*** Opening Listed entries ***

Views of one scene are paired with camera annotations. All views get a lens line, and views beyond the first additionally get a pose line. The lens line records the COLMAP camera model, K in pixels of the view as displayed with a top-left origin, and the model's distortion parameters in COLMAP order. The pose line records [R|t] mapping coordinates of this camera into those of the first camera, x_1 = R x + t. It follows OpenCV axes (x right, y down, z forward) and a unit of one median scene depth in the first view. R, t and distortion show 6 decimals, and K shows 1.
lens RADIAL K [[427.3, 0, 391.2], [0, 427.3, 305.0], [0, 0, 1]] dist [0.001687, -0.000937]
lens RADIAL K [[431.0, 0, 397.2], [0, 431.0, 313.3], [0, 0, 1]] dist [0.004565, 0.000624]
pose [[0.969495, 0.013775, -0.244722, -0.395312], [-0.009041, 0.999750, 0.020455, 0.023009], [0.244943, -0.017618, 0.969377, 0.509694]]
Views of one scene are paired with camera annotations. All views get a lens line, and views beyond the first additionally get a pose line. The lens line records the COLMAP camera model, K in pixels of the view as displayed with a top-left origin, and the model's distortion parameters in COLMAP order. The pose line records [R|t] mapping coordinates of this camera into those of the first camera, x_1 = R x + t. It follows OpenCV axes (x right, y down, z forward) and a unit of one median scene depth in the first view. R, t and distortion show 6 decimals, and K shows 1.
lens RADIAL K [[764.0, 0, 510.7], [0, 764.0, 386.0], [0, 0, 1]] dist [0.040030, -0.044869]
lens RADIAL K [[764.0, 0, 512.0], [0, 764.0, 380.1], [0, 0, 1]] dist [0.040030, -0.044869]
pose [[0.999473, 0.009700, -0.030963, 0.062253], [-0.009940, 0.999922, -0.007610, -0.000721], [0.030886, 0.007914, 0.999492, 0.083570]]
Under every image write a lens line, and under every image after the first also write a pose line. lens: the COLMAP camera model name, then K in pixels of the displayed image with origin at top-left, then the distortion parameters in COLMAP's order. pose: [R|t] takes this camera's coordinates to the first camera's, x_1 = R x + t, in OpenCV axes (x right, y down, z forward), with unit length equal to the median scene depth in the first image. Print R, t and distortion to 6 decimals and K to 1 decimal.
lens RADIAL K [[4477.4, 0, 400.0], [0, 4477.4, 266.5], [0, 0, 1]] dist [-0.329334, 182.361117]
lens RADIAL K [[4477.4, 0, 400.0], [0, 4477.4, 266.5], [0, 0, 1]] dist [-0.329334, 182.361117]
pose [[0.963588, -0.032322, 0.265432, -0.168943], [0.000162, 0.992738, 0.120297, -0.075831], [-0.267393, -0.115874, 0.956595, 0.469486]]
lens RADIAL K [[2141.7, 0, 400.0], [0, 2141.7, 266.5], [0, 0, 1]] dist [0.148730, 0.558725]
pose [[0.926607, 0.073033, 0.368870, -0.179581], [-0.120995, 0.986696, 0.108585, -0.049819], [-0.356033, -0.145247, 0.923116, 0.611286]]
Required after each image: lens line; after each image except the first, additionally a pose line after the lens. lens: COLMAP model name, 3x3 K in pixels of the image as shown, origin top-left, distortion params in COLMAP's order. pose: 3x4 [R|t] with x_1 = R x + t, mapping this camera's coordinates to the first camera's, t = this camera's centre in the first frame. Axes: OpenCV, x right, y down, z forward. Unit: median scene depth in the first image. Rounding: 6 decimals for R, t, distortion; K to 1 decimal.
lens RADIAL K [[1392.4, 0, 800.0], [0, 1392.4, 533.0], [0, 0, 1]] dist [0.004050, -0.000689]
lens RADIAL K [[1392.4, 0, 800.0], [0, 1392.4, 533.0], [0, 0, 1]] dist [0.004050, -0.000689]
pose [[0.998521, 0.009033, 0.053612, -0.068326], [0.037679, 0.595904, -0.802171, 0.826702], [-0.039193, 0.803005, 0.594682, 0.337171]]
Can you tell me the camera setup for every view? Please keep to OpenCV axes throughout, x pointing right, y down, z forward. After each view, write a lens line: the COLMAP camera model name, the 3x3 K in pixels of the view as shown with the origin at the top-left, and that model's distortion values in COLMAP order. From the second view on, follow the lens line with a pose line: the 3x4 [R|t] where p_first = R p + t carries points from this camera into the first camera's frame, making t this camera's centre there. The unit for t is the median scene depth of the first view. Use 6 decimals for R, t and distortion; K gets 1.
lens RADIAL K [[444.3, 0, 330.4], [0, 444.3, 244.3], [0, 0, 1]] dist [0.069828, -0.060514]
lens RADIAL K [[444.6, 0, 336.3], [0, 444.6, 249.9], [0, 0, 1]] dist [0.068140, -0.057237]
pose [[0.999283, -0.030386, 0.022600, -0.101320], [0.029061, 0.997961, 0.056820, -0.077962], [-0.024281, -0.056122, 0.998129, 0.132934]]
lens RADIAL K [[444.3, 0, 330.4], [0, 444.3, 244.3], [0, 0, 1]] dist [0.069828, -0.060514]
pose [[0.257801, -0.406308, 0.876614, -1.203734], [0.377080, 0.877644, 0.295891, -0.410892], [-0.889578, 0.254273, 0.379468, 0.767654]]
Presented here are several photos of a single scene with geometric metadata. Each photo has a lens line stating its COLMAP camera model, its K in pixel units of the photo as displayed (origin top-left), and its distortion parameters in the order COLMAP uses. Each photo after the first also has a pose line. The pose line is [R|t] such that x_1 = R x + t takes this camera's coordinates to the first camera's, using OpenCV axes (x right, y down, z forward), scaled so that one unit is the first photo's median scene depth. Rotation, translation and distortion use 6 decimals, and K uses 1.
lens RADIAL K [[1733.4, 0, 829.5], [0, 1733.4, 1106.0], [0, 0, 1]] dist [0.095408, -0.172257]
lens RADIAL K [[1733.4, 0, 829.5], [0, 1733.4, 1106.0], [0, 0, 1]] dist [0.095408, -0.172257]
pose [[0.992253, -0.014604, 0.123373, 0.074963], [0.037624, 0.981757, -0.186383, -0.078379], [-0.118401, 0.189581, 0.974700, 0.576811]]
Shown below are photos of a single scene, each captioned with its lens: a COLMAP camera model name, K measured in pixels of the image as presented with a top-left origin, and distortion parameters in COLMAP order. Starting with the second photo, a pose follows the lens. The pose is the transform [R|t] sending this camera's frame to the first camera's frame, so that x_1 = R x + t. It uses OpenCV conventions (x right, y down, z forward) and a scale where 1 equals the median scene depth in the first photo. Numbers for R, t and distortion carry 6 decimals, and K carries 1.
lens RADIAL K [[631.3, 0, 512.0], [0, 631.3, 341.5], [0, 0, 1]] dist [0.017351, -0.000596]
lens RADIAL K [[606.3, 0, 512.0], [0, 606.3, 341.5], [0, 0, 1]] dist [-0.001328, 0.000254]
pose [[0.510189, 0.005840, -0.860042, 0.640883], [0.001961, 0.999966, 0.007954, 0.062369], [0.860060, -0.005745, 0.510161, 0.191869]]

*** Closing Listed entries ***

Work order
Each record above must be given again exactly as written.

Solution below
Views of one scene are paired with camera annotations. All views get a lens line, and views beyond the first additionally get a pose line. The lens line records the COLMAP camera model, K in pixels of the view as displayed with a top-left origin, and the model's distortion parameters in COLMAP order. The pose line records [R|t] mapping coordinates of this camera into those of the first camera, x_1 = R x + t. It follows OpenCV axes (x right, y down, z forward) and a unit of one median scene depth in the first view. R, t and distortion show 6 decimals, and K shows 1.
lens RADIAL K [[427.3, 0, 391.2], [0, 427.3, 305.0], [0, 0, 1]] dist [0.001687, -0.000937]
lens RADIAL K [[431.0, 0, 397.2], [0, 431.0, 313.3], [0, 0, 1]] dist [0.004565, 0.000624]
pose [[0.969495, 0.013775, -0.244722, -0.395312], [-0.009041, 0.999750, 0.020455, 0.023009], [0.244943, -0.017618, 0.969377, 0.509694]]
Views of one scene are paired with camera annotations. All views get a lens line, and views beyond the first additionally get a pose line. The lens line records the COLMAP camera model, K in pixels of the view as displayed with a top-left origin, and the model's distortion parameters in COLMAP order. The pose line records [R|t] mapping coordinates of this camera into those of the first camera, x_1 = R x + t. It follows OpenCV axes (x right, y down, z forward) and a unit of one median scene depth in the first view. R, t and distortion show 6 decimals, and K shows 1.
lens RADIAL K [[764.0, 0, 510.7], [0, 764.0, 386.0], [0, 0, 1]] dist [0.040030, -0.044869]
lens RADIAL K [[764.0, 0, 512.0], [0, 764.0, 380.1], [0, 0, 1]] dist [0.040030, -0.044869]
pose [[0.999473, 0.009700, -0.030963, 0.062253], [-0.009940, 0.999922, -0.007610, -0.000721], [0.030886, 0.007914, 0.999492, 0.083570]]
Under every image write a lens line, and under every image after the first also write a pose line. lens: the COLMAP camera model name, then K in pixels of the displayed image with origin at top-left, then the distortion parameters in COLMAP's order. pose: [R|t] takes this camera's coordinates to the first camera's, x_1 = R x + t, in OpenCV axes (x right, y down, z forward), with unit length equal to the median scene depth in the first image. Print R, t and distortion to 6 decimals and K to 1 decimal.
lens RADIAL K [[4477.4, 0, 400.0], [0, 4477.4, 266.5], [0, 0, 1]] dist [-0.329334, 182.361117]
lens RADIAL K [[4477.4, 0, 400.0], [0, 4477.4, 266.5], [0, 0, 1]] dist [-0.329334, 182.361117]
pose [[0.963588, -0.032322, 0.265432, -0.168943], [0.000162, 0.992738, 0.120297, -0.075831], [-0.267393, -0.115874, 0.956595, 0.469486]]
lens RADIAL K [[2141.7, 0, 400.0], [0, 2141.7, 266.5], [0, 0, 1]] dist [0.148730, 0.558725]
pose [[0.926607, 0.073033, 0.368870, -0.179581], [-0.120995, 0.986696, 0.108585, -0.049819], [-0.356033, -0.145247, 0.923116, 0.611286]]
Required after each image: lens line; after each image except the first, additionally a pose line after the lens. lens: COLMAP model name, 3x3 K in pixels of the image as shown, origin top-left, distortion params in COLMAP's order. pose: 3x4 [R|t] with x_1 = R x + t, mapping this camera's coordinates to the first camera's, t = this camera's centre in the first frame. Axes: OpenCV, x right, y down, z forward. Unit: median scene depth in the first image. Rounding: 6 decimals for R, t, distortion; K to 1 decimal.
lens RADIAL K [[1392.4, 0, 800.0], [0, 1392.4, 533.0], [0, 0, 1]] dist [0.004050, -0.000689]
lens RADIAL K [[1392.4, 0, 800.0], [0, 1392.4, 533.0], [0, 0, 1]] dist [0.004050, -0.000689]
pose [[0.998521, 0.009033, 0.053612, -0.068326], [0.037679, 0.595904, -0.802171, 0.826702], [-0.039193, 0.803005, 0.594682, 0.337171]]
Can you tell me the camera setup for every view? Please keep to OpenCV axes throughout, x pointing right, y down, z forward. After each view, write a lens line: the COLMAP camera model name, the 3x3 K in pixels of the view as shown with the origin at the top-left, and that model's distortion values in COLMAP order. From the second view on, follow the lens line with a pose line: the 3x4 [R|t] where p_first = R p + t carries points from this camera into the first camera's frame, making t this camera's centre there. The unit for t is the median scene depth of the first view. Use 6 decimals for R, t and distortion; K gets 1.
lens RADIAL K [[444.3, 0, 330.4], [0, 444.3, 244.3], [0, 0, 1]] dist [0.069828, -0.060514]
lens RADIAL K [[444.6, 0, 336.3], [0, 444.6, 249.9], [0, 0, 1]] dist [0.068140, -0.057237]
pose [[0.999283, -0.030386, 0.022600, -0.101320], [0.029061, 0.997961, 0.056820, -0.077962], [-0.024281, -0.056122, 0.998129, 0.132934]]
lens RADIAL K [[444.3, 0, 330.4], [0, 444.3, 244.3], [0, 0, 1]] dist [0.069828, -0.060514]
pose [[0.257801, -0.406308, 0.876614, -1.203734], [0.377080, 0.877644, 0.295891, -0.410892], [-0.889578, 0.254273, 0.379468, 0.767654]]
Presented here are several photos of a single scene with geometric metadata. Each photo has a lens line stating its COLMAP camera model, its K in pixel units of the photo as displayed (origin top-left), and its distortion parameters in the order COLMAP uses. Each photo after the first also has a pose line. The pose line is [R|t] such that x_1 = R x + t takes this camera's coordinates to the first camera's, using OpenCV axes (x right, y down, z forward), scaled so that one unit is the first photo's median scene depth. Rotation, translation and distortion use 6 decimals, and K uses 1.
lens RADIAL K [[1733.4, 0, 829.5], [0, 1733.4, 1106.0], [0, 0, 1]] dist [0.095408, -0.172257]
lens RADIAL K [[1733.4, 0, 829.5], [0, 1733.4, 1106.0], [0, 0, 1]] dist [0.095408, -0.172257]
pose [[0.992253, -0.014604, 0.123373, 0.074963], [0.037624, 0.981757, -0.186383, -0.078379], [-0.118401, 0.189581, 0.974700, 0.576811]]
Shown below are photos of a single scene, each captioned with its lens: a COLMAP camera model name, K measured in pixels of the image as presented with a top-left origin, and distortion parameters in COLMAP order. Starting with the second photo, a pose follows the lens. The pose is the transform [R|t] sending this camera's frame to the first camera's frame, so that x_1 = R x + t. It uses OpenCV conventions (x right, y down, z forward) and a scale where 1 equals the median scene depth in the first photo. Numbers for R, t and distortion carry 6 decimals, and K carries 1.
lens RADIAL K [[631.3, 0, 512.0], [0, 631.3, 341.5], [0, 0, 1]] dist [0.017351, -0.000596]
lens RADIAL K [[606.3, 0, 512.0], [0, 606.3, 341.5], [0, 0, 1]] dist [-0.001328, 0.000254]
pose [[0.510189, 0.005840, -0.860042, 0.640883], [0.001961, 0.999966, 0.007954, 0.062369], [0.860060, -0.005745, 0.510161, 0.191869]]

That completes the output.